Dans une frêle embarcation qui se dirige vers les côtes bretonnes au XVIIIe siècle, Marianne est la seule femme. À la faveur de déferlantes particulièrement violentes, le paquet qu’elle transporte, protégé par des planches, tombe dans la mer. Elle n’hésite pas à plonger dans l’eau pour aller récupérer son outil de travail : il s’agit en effet de toiles, objet indispensable à la peintre pour son travail. Arrivée sur la côte, elle demande son chemin et monte un chemin escarpé pour arriver dans un château isolé en haut d’une colline. Elle est accueillie par une femme de chambre qui lui indique la pièce où elle va séjourner et la laisse seule pour se sécher. Marianne fait alors un feu de cheminée, vérifie l’état de ses toiles et se réchauffe tant que faire se peut. Elle se décide à découvrir les pièces de la demeure et parvient à trouver la cuisine, où, guidée par sa faim, elle se sert un morceau de pain accompagné de fromage.

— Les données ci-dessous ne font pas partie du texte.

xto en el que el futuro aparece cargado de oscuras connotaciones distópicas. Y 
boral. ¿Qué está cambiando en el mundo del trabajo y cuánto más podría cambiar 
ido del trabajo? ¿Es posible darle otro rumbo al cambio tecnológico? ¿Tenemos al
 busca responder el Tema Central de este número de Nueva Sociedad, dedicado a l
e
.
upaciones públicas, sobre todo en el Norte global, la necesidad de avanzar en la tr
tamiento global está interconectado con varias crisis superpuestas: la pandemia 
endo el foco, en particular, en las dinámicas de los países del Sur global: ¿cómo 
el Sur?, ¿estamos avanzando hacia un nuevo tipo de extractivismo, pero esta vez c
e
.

Il est fort possible que Portrait de la jeune fille en feu soit un des films les plus truffaldiens que l'on ait vu récemment sur les écrans de cinéma. Céline Sciamma assume ici pleinement ses inspirations esthétiques tout en se démarquant assurément de cette figure tutélaire. Pour preuve, le son du long-métrage, proprement remarquable, tant il met en valeur les éléments environnants. Les vagues de l’océan déferlent, le vent bruisse dans la Lande, les soupirs exhalent (et les corps exultent), les tissus se frôlent. Tout comme dans Les deux anglaises et le Continent ou L'histoire d'Adèle H, la réalisatrice nous fait comprendre que film en costume ne signifie aucunement rigidité ou formalisme vain. Ou alors se trompe-t-on, et faut-il voir dans ce romanesque échevelé un hommage aux films d'une Andrea Arnold, version Hauts de Hurlevent, ou d'une Jane Campion, dont le versant romantique n’est pas à démontrer.

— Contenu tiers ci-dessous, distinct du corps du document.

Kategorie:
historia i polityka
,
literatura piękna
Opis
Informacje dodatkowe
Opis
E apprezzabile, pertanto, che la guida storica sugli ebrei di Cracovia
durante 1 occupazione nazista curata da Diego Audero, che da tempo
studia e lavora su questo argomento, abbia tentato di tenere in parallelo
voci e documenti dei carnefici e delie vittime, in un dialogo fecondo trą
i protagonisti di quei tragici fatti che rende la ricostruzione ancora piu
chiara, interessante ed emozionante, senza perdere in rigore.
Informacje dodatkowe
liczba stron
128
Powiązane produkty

Un indice de plus pour nous signifier le féminisme assumé d'une metteuse en scène radicale et talentueuse, qui n'hésite pas à afficher de la nudité féminine sans que cela ne semble aguichant ou des baisers entre femmes hors d'une vision phallocentrée comme il est trop souvent d’usage. Car des femmes il n'y a que ça dans Portrait de la jeune fille en feu, mis à part quelques ombres masculines, anecdotiques, à la fin du film. Tout ceci ne fait qu'appuyer un propos simple, non seulement une passion lesbienne, magnifique et qui nous vrille l’âme lors d’une scène où la musique prend soudainement toute son ampleur, mais aussi une histoire de sororité. Le film nous raconte ainsi ces mariages arrangés ou forcés, ces femmes qui devaient avorter dans des conditions affreuses ou qui devaient abandonner leur pays d'origine. Si le propos est éminemment d’actualité, il est aussi de bon ton de mettre ici les pendules à l’heure sur ces peintres femmes, nombreuses figures que l’Histoire a oubliées.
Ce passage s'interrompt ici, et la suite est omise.